Samudra masih fokus pada beberapa soal ekonomi di hadapan matanya. Sudah pukul empat sore tapi anak itu masih harus berkutat dengan latihan soal olimpiade. Dengan lihai jari-jarinya menulis jawaban di buku, sesekali mengalihkan pandang ke layar laptop. Dia dan satu teman olimpiade nya ada janji dengan Pak Farhan, salah satu guru ekonomi di sekolah yang menjadi guru pembimbing di olimpiade kali ini. Seharusnya beliau sudah datang satu jam yang lalu, tapi sampai sekarang, Samudra harus menunggu tanpa kejelasan.

Samudra menghentikan kegiatannya sejenak. Mengalihkan perhatian pada awan hitam di atas sana yang seperti telah siap menjatuhkan hujan. Tak berselang lama, tebakannya tebukti benar. Air itu jatuh menimpa Bumi bersamaan dengan hawa dingin yang mulai menyentuh kulit.

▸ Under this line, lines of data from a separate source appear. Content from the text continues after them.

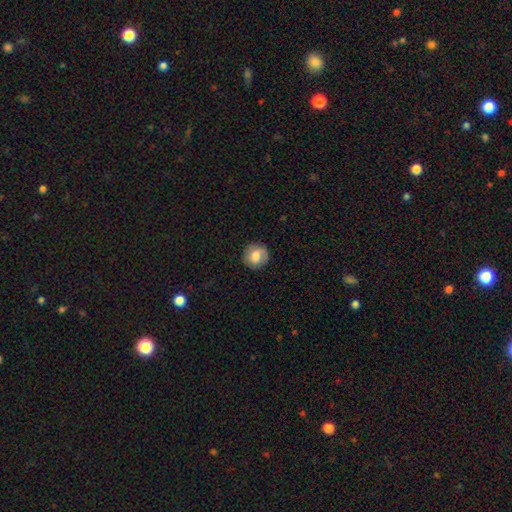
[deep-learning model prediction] Q: Smooth or featured?
A: smooth (68%); runner-up: featured or disk (23%)
Q: How rounded?
A: round (87%); runner-up: in between (12%)
Q: Merging?
A: none (83%); runner-up: minor disturbance (13%)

Mata Samudra terfokus pada hujan di luar sana. Suaranya yang nyaring seakan menjebak cowok itu. Pikirannya menjadi liar. Berbagai kejadian yang terjadi pada hidupnya akhir-akhir ini berlarian disana. Bunda yang telah berpulang, perubahan sikap Ayah dan Oma yang sangat terlihat jelas, juga Arnesh yang belum mau menerimanya.

"Sesuatu yang datang dari hati, pasti suatu saat akan menemukan jalannya sendiri buat sampai ke tujuannya." Kalimat penenang Rafa tadi pagi seakan tiba-tiba kembali terdengar, membuat anak itu membuang nafas kasar.

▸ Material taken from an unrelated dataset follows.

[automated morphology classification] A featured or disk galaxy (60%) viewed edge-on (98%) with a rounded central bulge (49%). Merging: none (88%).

"Yah, semoga aja." Batinnya.

Berbagai ingatan yang datang tanpa permisi benar-benar menyita konsentrasi anak itu. Hingga suara Dio yang sejak tadi berada di depannya pun tak terdengar.

"Pak Farhan nggak jadi dateng. Katanya mobilnya mogok pas mau balik ke sekolah." Ujar Dio tanpa mengalihkan pandangannya dari ponsel yang menampilkan pesan dari gurunya itu. Merasa tak ada tanggapan, cowok itu mengangkat kepalanya hingga kedua netranya menangkap Samudra yang sedang memandang kosong ke arah jendela dengan tangan bersedekap di atas meja.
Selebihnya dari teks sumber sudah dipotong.